Their opponent will be the 12-5 Jacksonville Jaguars, runners of the football, punchers of the mouth, thought to be the perfect adecdote to the Patriots’ perfect spread-em-out air show.

Even worse, they’re supposed to be able to use our own weather against us.

It’s NOT too late to make different plans for Saturday night.

Oh, hell, yes it is….the PD Kitchen Staff has already whipped up this weekend’s Buffet Table, and we are not letting perfectly good Shrimp Skewers go to waste.

Since we’re going ahead with the game, let’s call on the Roundtable gang for a volley of Pats patter.

The Jaguars were among the most outspoken teams when the Patriots were in the Spygate crosshairs. The head coach and a team leader were widely quoted. Do the Patriots have long memories this weekend?

Travis Graham: I’d be suprised if they didn’t. They’ve been pretty creative with much less material (get’cha popcorn?). Plus, I’m sure Brady has a personal axe to grind regarding J-Del’s spearing comments last year.

Bruce Allen: I’m not sure that stuff matters too much when they take the field, but I have feeling that having these things brought up again and put in front of them does do something for them. Whether it makes them focus with a little more intensity during their preparation during the week, or just put a chip on their shoulder, I’m not sure. It just doesn’t seem to me that these comments go unnoticed.

Tim Jordan: I seriously doubt Paul Spicer knows the rule the Patriots broke. Ditto for the advantage gained from it. Plus, he has a gap in his teeth that a Passat could drive through and I was raised never to take gap toothed blowhards seriously. I think the recent comments about the Patriots season will be employed more effectively. Spicer’s comments on the camera controversy just underscore that there is bad blood between both clubs. That’s a good thing for the fans. It usually means a nice post game celebration if they win. This game will be emotional because the loser’s season is over, the quotes will be entertaining material for after the game. A sidelight.

Is it up to David Garrard and the Jacksonville offense to beat the Patriots?

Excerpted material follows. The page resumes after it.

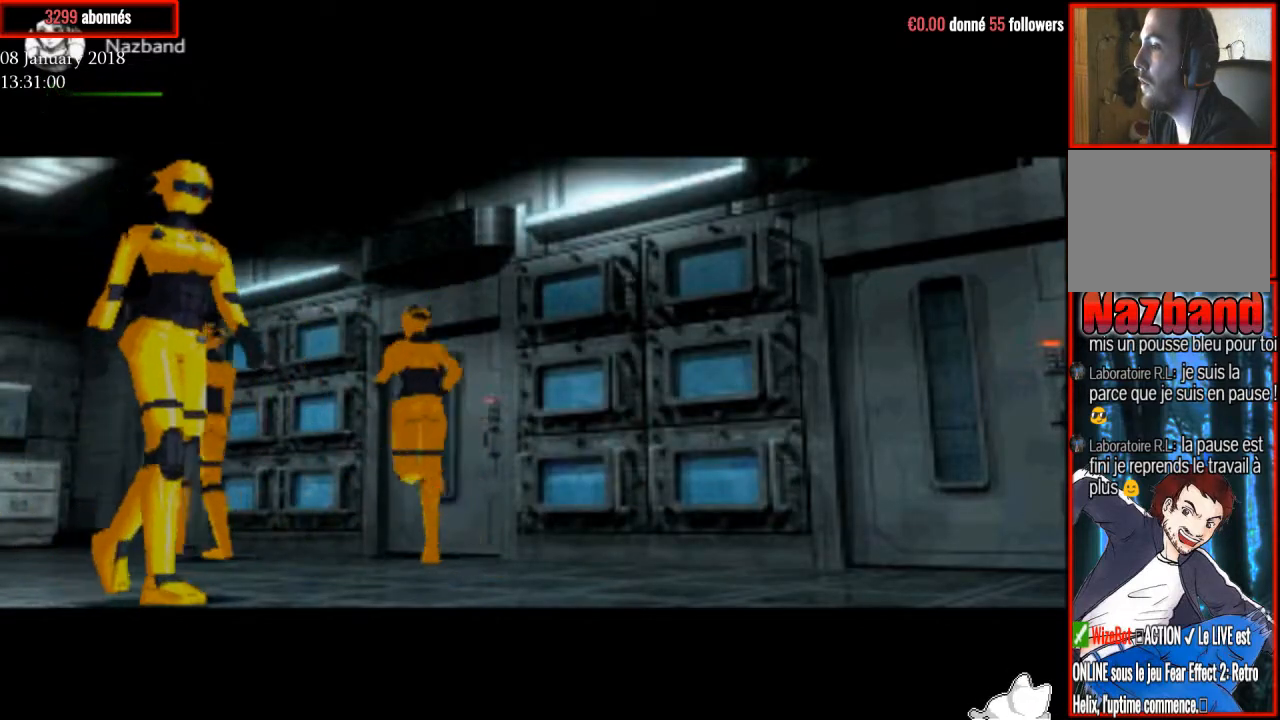
{"buttons": ["R1", "DPAD_UP"], "right_stick": "center", "events": [[33, "DPAD_LEFT", "down"], [500, "DPAD_LEFT", "up"]]}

Travis: Only if the Pats decide to put eight in the box. Seriously, if the Pats want to shut down a RB, they will. The only time they weren’t able to stop a RB this season was when Jon Ogden was chaperoning the ball carrier. Addai had a pretty good game against them, but I think job #1 that day was to stop Manning and the receivers. I think the main reason why the Jags won’t score many points won’t be Garrard, but the wide receivers. They stink. The added depth and fresh legs that Merriweather and Wilson now bring to the Pats’ secondary (compared to where they were a month ago) will cause a frustrated Garrard to throw some desperation picks in the second half to ice it.

Scott Benson: I greatly respect what Garrard was able to do this year – only three picks in 325 throws. And Fred Taylor’s always been a good back when he’s been on the field. But the guy I fear on offense and special teams is Jones-Drew. We don’t need him to be pulling a Joe Washington this week. I don’t think they have any chance to beat the Patriots unless he has a big game.

Tim: Jacksonville wins this game with insane special teams play and turnovers on defense. That may not be likely, but it’s got a better chance than Garrard beating them, which is how you’d expect the Patriots to play them. The single most important thing the Patriots need to worry about is containing the stellar Jaguar running game. There is nothing impressive about this offense outside of it.

Bruce: They’re going to need to put up more than the 3 points they did two years ago when they came into Gillette in January. Leftwich was the starting QB that night, but Garrard did see some action for the Jags. The Jags didn’t have Jones-Drew yet, but the Patriots held Fred Taylor to 24 yards on 8 carries. Most of the players on offense are still pretty much the same as from that game. Garrard and Jones-Drew being the only real changes. They’ve shown that they’re a different team with Garrard, and he’ll need to have a big game to keep the Jags close.

The Jags defense is big and strong, but they fall decidedly towards the middle in most defensive categories. Will they be able to slow down the Pats?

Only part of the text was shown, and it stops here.